The initial story ‘The Shields’ adds proof of the publication’s confident and modern ethics on good writing. Whereas some publications would shy away from the raw subject matter of suicide and mental illness, with a voice that is unconventional in style, Open Pen has published it at the front and on the cover of Issue Fifteen. ‘The Shields’ is worthy of comparison to Denis Johnson or Clarice Lispector in its dreamlike ambience and surreal impressions, etc, etc, etc… Yes, comparisons can be made, and should be made to some extent, but this story is truly unique. Each line is crafted with enough consideration to be taken as a line from poetic verse: ‘he’d felt sadness like a cold breath in his neck, and he’d turned around to find its source.’ Open Pen is not desperate to cling onto contrived notions of experimentation or rawness, as the consequential stories within Issue Fifteen prove, but it does know a good story when it sees one, and it wants to make it known.

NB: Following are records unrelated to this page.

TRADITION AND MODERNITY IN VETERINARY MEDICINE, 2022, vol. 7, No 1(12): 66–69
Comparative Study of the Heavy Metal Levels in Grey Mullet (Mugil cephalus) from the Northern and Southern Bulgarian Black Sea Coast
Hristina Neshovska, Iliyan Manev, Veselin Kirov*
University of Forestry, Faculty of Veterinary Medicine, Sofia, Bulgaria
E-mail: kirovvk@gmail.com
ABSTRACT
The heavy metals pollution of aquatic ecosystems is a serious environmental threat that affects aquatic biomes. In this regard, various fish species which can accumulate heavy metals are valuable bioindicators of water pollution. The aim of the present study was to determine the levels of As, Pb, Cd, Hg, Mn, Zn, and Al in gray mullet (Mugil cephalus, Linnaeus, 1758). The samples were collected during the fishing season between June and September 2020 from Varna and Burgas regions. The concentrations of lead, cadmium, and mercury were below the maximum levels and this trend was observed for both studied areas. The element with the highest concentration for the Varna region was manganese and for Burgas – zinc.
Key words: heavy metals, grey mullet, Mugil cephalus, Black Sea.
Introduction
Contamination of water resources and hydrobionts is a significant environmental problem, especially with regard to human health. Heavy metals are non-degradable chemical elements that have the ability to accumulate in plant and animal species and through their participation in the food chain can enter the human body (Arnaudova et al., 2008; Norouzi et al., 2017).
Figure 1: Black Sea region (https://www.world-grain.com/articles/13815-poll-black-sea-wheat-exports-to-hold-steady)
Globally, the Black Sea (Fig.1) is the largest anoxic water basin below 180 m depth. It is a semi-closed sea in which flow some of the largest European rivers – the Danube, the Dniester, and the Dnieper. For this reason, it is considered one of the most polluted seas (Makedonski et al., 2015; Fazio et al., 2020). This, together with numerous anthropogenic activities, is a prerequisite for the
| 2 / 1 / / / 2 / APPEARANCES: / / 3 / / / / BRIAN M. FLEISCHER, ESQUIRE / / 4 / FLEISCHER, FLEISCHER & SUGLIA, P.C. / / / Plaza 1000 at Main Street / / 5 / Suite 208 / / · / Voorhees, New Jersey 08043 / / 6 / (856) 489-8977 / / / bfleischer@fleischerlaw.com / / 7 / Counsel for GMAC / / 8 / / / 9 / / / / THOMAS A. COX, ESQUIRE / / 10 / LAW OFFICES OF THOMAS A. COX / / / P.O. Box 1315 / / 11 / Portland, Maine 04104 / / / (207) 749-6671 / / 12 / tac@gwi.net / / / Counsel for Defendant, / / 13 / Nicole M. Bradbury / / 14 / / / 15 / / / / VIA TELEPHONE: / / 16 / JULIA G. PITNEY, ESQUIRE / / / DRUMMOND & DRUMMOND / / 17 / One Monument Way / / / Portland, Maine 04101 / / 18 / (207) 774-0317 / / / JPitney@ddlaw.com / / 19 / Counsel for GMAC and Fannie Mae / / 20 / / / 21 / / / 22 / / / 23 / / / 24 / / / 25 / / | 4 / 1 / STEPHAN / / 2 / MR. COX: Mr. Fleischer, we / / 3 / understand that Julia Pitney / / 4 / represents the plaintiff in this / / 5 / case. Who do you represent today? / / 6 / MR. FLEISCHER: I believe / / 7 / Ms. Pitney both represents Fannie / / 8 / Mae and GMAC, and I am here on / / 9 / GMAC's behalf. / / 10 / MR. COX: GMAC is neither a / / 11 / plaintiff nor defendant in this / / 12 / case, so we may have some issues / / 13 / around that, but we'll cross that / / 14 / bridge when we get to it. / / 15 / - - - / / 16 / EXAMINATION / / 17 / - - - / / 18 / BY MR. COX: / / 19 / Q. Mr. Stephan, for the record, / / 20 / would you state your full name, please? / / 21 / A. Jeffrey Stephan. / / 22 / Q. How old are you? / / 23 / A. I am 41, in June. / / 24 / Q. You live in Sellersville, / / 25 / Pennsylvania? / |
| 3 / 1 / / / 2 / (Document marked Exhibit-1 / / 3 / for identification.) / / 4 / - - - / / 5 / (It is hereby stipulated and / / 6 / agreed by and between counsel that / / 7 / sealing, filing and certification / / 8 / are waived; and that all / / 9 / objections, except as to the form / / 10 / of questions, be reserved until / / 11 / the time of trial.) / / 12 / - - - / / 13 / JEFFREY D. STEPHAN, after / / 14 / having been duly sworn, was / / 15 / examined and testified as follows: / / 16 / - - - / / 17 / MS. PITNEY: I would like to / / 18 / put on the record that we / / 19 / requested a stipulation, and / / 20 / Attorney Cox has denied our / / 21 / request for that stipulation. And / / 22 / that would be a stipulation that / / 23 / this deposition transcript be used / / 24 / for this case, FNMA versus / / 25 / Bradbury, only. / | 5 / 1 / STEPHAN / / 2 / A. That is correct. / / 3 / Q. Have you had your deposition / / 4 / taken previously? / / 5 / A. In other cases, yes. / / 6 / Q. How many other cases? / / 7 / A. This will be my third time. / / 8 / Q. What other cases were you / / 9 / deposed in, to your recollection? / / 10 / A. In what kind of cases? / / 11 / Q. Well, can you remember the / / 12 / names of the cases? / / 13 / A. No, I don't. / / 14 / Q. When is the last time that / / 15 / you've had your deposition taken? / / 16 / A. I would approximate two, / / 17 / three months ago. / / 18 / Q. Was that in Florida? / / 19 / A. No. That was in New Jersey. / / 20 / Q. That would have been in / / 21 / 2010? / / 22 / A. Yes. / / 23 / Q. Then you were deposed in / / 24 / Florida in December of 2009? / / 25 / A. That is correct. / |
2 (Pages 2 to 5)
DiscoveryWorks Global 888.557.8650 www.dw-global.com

‘Wor Jackie’, the second story, offers a scene from the perspective of a teenage boy with his friends, with little more life experiences than that of a child’s. They are looking at a statue of a famous football player. A man approaches them who is carrying a bag of fish, and who implies to them all a sad prophecy of their lives in the future, a prophecy the narrator already appears to be quite aware of. The realist and terse narrative makes the stagnant lives of the characters ever more resonant. The Englishness of the dialect is refreshing. Many attempts to add a voice to a location is often over-emphasised, but here it is as subtle as the tragic narrative itself. There is a sense of the inescapable resignation towards their lives the boys will succumb to, if they haven’t already. In biblical terms, the fish is a symbol of salvation. In this story, the man carrying the fish is himself carrying the same symbol. He hands the fish to them, and they receive it, but they destroy it without intention. The stark reality is that the unmentioned prediction of their diminished and chanceless lives has been fulfilled by their own hopelessness, and they look down onto the floor at the fish, ‘watch it for a long time, until it stops flopping. It’s mouth opens and closes, and then it doesn’t.’ The emotional value lies within the thematic significance of the everyday. There is no doubt regarding the quality of this story.
Each narrative is certain of its sense of place and tone. ‘The Witch’s Funeral’ draws its realism in a manner similar to that of ‘Wor Jackie’. A family is planning the funeral of its husband and father on the same day as Maggie Thatcher’s, clearly damaged by Thatcher herself. The deeply personal and intimate has been mixed with the broader political and social. One cannot exist without being affected by the other. The observation of these two linking subjects culminates in an interesting study of one’s place within family and society.
Though the locations within each story are different, as with each theme and style, what remains true throughout is the urgency of the effect that a situation has on each of the character’s lives. In ‘Little Sparrow’, the last line of both the story and the collection refers to a character and declares that ‘no: she wasn’t going anywhere’, finalising the sense of the entrapment in her situation. Though many of the stories’ characters seem lost at times, or isolated, the emotional profundity and awareness displayed by the writers illuminates the path to true north for the reader.
Within its four walls, Issue Fifteen boasts of an editorial, five short stories, one flash, and a review of a bookshop at the end. All white good included… Obviously, good fiction cannot be atomised into its physicality the way that a property now is, and, though diverse and different, each story has found its place comfortably within the ‘Home of Open Literature’.